Big Mistakes to Avoid When Considering Bankruptcy
Decisions that seem to make sense at the time can end up being against your best interest. Here’s what to look out for.
Giving Our Clients Good News
As bankruptcy attorneys, we chose this kind of law to work in because we really want to help people. We have the privilege of listening to people’s tough stories and then giving them good news about how they can greatly improve their lives. We show how they can now get immediate relief from their debts, create a workable plan to save their home, or a great way to solve a seemingly impossible situation involving unpaid child support or a wage garnishment for income taxes. On a good day we help anxious people learn about solutions they did not realize they had.
On a tougher day we find out that we could have helped someone much more if only they would have not have made some seemingly sensible-at-the-time decision.
The goal of our next few blog posts is to help you avoid these self-inflicted wounds.
Here’s a quick preview.
1) Wasting assets: New clients often tell us how they’ve borrowed against or cashed in their retirement funds in a desperate effort to pay their debts. Or they’ve taken out a second (or third) mortgage on their home. Or they’ve sold a vehicle or some other precious asset to scrape up some money to pay necessary expenses. Then they learn that this sale, or borrowing, would have been unnecessary. They find out that whatever they’ve sold or borrowed against would have been completely protected in their subsequent bankruptcy case. They learn that the debts they paid with the proceeds would simply have been “discharged” (legally written off) in that bankruptcy. They gave up something, or gave up significant equity in it, for what turned out to be no real benefit.
2) Preferences: If you make payments on a personal or some other special debt within a certain amount of time before filing bankruptcy, months later the person you paid may be required to give that money back. And that money would not be paid pack to you but rather to a bankruptcy trustee. These payments are called “preferences.” The person you paid could be a relative or friend who had lent you money when you needed it, or some other creditor you really wanted to pay like your doctor or some local merchant. You may have been motivated to pay the obligation before filing bankruptcy to avoid getting the person mixed up in your case. You may have even not wanted that person to find out about you filing bankruptcy. There are safe ways to deal with this situation and avoid the frustrations of a “preference.”
3) Losing a vehicle that could have been saved: People often really need a vehicle but they can’t afford the payments. And they may owe on it more than it’s worth. So they either voluntarily surrender it to the creditor, or wait until after it gets repossessed to file bankruptcy. If they would have acted sooner they could likely have kept the vehicle. Getting rid of other debts could make the payments (and insurance and gas and repairs) affordable. Or with a “cramdown,” the monthly payments may be significantly reduced, along with the total amount to be paid on the vehicle’s balance.
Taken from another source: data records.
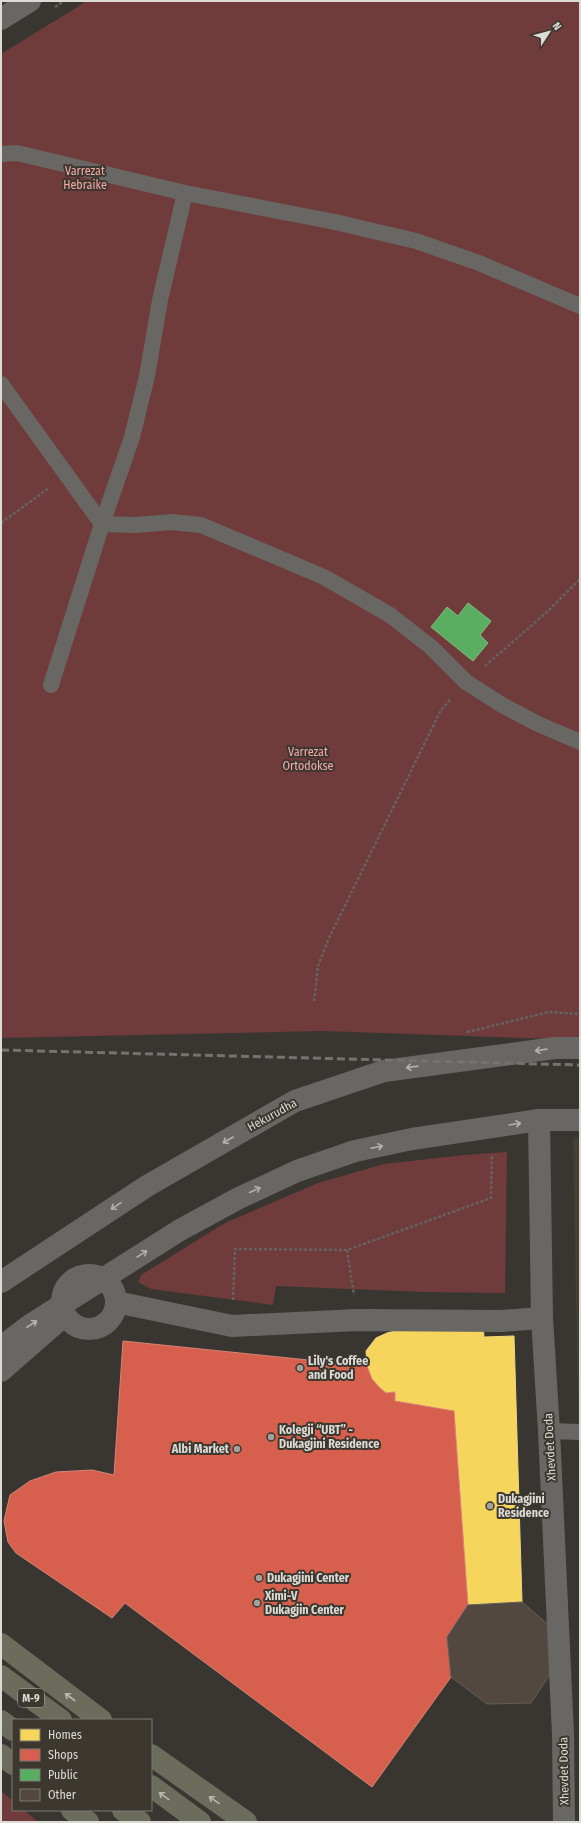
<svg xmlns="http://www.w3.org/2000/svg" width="581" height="1823" font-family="'Fira Sans Condensed',sans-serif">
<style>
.built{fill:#453f31}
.green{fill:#6f3b3b}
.homes{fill:#f6d55c;stroke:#eed781}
.shops{fill:#d6604d;stroke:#d88576}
.public{fill:#5aae61;stroke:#81bc84}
.building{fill:#524840;stroke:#625e5b}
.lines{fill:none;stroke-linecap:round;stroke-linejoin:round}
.path{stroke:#656360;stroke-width:2.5;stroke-dasharray:3 2;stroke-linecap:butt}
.service{stroke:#696764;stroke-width:16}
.minor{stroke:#696764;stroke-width:22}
.tertiary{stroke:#696764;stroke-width:22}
.secondary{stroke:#696764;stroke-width:22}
.trunk{stroke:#6c6c5c;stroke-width:22}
.rail{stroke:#747370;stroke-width:3;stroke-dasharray:8 4;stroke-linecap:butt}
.oneway{stroke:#b4b2ae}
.oneway2{stroke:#bbbab1}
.poi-dot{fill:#a4a19d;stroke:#3c372f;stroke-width:1.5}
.labels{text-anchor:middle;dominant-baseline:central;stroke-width:4;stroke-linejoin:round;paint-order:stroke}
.shield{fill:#3c372f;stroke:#adaaa4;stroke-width:1}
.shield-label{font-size:11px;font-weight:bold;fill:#dddbd6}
.park-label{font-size:12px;fill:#f6a9a6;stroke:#3c372f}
.street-label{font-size:12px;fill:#dddbd6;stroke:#3c372f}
.poi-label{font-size:12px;font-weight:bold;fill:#dddbd6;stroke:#3c372f;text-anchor:start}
</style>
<rect width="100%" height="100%" fill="#393632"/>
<path class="built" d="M573,1137L580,1138V1467H579Z"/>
<path class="green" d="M87,1H580V1040L323,1031L1,1038V54Z
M507,1152L505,1293L423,1292L276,1286L273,1305L151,1289L138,1282L141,1275L225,1223L318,1183L384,1164L464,1155Z
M1,1791L13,1801V1810H24L38,1822H1Z"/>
<path class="homes" d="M483,1325L484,1337L514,1336L522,1602L468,1605L454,1411L395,1401V1392L386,1393L372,1379L367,1366L366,1351L376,1338L387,1333L399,1330Z"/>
<path class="shops" d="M123,1341L367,1366L372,1379L379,1387L386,1393L395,1392V1401L454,1411L468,1605L447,1637L451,1677L372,1787L125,1603L112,1618L16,1553L8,1542L4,1521L10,1495L30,1481L56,1472L92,1470L114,1475Z"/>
<path class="public" d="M468,603L491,621L480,635L488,643L473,661L431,627L447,607L458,616Z"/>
<path class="building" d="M522,1602L551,1627V1673L531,1703L487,1704L451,1677L447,1637L468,1605Z"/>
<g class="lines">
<path class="path" d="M55,7L64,1
M1,523L49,488
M485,666L547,612L580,579
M314,1001L318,966L329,938L441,710L451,699
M467,1032L549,1012L580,1014
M347,1250L354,1295
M233,1300L235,1249L347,1250L491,1198L492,1154"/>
<path class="service" d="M1,154L17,153L185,193
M580,306L479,263L416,241L335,222L185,193L160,300L147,376L132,437L102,524L135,525L172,522L201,525L324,577L390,615L431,647L466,682L502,705L538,724L580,742
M1,384L102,524L51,685
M549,1431L580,1432"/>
<path class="minor" d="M1,19L30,1
M62 1302a27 27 0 1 1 54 0a27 27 0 1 1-54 0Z
M116,1302L232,1326L357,1320L501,1321L542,1318
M1,1371L65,1315"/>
<path class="tertiary" d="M539,1120L542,1318L549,1431L563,1735L564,1822"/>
<path class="secondary" d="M1,1282L147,1186L295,1101L384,1071L555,1048H580
M1,1347L30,1325L180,1230L239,1198L297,1171L355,1151L412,1139L539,1120H580"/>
<path class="trunk" d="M1,1644L101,1720
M1,1676L61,1720
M1,1721L13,1730
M1,1755L13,1764
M151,1755L246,1822
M151,1786L200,1822
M72,1810L88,1822
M123,1810L140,1822"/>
<path class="rail" d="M1,1050L580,1065"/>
</g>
<defs><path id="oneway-shaft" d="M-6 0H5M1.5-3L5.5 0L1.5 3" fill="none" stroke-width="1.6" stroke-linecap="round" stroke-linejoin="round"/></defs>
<g class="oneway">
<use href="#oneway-shaft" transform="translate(541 1050) rotate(172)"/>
<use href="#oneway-shaft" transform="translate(412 1067) rotate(172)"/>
<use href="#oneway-shaft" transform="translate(515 1124) rotate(-9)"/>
<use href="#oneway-shaft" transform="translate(228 1140) rotate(150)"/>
<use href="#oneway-shaft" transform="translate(377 1147) rotate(-12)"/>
<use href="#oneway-shaft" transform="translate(255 1190) rotate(-25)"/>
<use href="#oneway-shaft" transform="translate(116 1206) rotate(146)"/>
<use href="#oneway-shaft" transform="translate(142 1254) rotate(-32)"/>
<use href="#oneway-shaft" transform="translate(32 1324) rotate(-33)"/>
</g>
<g class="oneway2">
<use href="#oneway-shaft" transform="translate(70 1697) rotate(-143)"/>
<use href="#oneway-shaft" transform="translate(164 1796) rotate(-144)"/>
<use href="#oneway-shaft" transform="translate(214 1800) rotate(-145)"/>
</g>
<g class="poi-dot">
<circle cx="300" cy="1368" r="4"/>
<circle cx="271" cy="1437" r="4"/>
<circle cx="237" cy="1449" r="4"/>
<circle cx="490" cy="1506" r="4"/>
<circle cx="259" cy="1578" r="4"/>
<circle cx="257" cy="1603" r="4"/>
</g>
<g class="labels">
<rect class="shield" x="18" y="1689" width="26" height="18" rx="3"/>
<g class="shield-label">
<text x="31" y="1698">M-9</text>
</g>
<g class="park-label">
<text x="85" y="171">Varrezat<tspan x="85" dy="14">Hebraike</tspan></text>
<text x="308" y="752">Varrezat<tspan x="308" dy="14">Ortodokse</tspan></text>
</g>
<g class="street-label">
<text transform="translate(272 1115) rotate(-29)">Hekurudha</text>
<text transform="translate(550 1447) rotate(-93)">Xhevdet Doda</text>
<text transform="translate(564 1771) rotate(-91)">Xhevdet Doda</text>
</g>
<g class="poi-label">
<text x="308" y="1361">Lily's Coffee<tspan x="308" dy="14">and Food</tspan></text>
<text x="279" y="1430">Kolegji “UBT” -<tspan x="279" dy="14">Dukagjini Residence</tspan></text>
<text x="229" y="1449" text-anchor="end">Albi Market</text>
<text x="498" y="1499">Dukagjini<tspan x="498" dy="14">Residence</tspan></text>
<text x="267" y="1578">Dukagjini Center</text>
<text x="265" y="1596">Ximi-V<tspan x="265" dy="14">Dukagjin Center</tspan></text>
</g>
</g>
<rect width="581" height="1823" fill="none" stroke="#dddbd6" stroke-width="4"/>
<rect x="12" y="1719" width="140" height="92" fill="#3c372f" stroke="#7c7972"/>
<rect x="20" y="1729" width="20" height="12" fill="#f6d55c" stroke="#7c7972"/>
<text x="48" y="1739" font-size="12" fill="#dddbd6">Homes</text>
<rect x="20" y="1749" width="20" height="12" fill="#d6604d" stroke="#7c7972"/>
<text x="48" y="1759" font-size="12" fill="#dddbd6">Shops</text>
<rect x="20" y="1769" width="20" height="12" fill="#5aae61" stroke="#7c7972"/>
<text x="48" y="1779" font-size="12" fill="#dddbd6">Public</text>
<rect x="20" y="1789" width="20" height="12" fill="#524840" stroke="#7c7972"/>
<text x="48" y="1799" font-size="12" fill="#dddbd6">Other</text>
<g transform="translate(549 32) rotate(54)" stroke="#3c372f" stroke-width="3" paint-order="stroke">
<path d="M0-3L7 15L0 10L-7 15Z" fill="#dddbd6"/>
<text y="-6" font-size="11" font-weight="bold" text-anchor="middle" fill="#dddbd6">N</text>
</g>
</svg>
4) Letting a creditor sue and get a judgment: If get sued by a creditor and know you owe the debt but have no way of paying it, you may think that there’s nothing much you can do about it. You may even think that there’s not much harm in doing nothing. But what happens next is that the creditor gets a “default judgment,” a court’s determination that as a matter of law you do owe the debt (usually with a big bunch of fees added on top of it). Besides opening you up for garnishment of your paychecks and bank accounts, in certain situations that judgment could make the debt harder to discharge in a later bankruptcy case. It’s much more sensible to get legal advice before getting sued, or certainly right away once you do get sued. Doing so would likely avoid you painting yourself into a corner.
5) Selling a home out of desperation: Bankruptcy—and especially Chapter 13—gives you some powerful tools for dealing with debts related to your home. Not only does bankruptcy often help you afford your mortgage payment. Chapter 13 in particular provides a way to pay any accrued first mortgage arrearage, possibly “strip” the second mortgage lien, get rid of judgment liens, and favorably address income tax and child support liens and then get them released from your home’s title. You may otherwise be tempted to hurriedly sell your home (or just give it up to your mortgage lender) because of financial pressures specifically from such home-based debts, and/or from all your other debts. But if you rush to sell your home (or surrender it) you could lose out on the opportunity to keep it through the tools of bankruptcy. Some of those tools may even create equity in your home, thus making it economically more worthwhile to save. Or maybe you could still sell it, but do so later (even a couple years later) at a higher price, when the timing is better for you.
With these examples you can see that doing what seems right and sensible can really backfire if you don’t get legal advice about the possible unexpected consequences of your decisions. The next few blog posts will explain these 5 situations more clearly so that they will make more sense to you and you can avoid making these mistakes.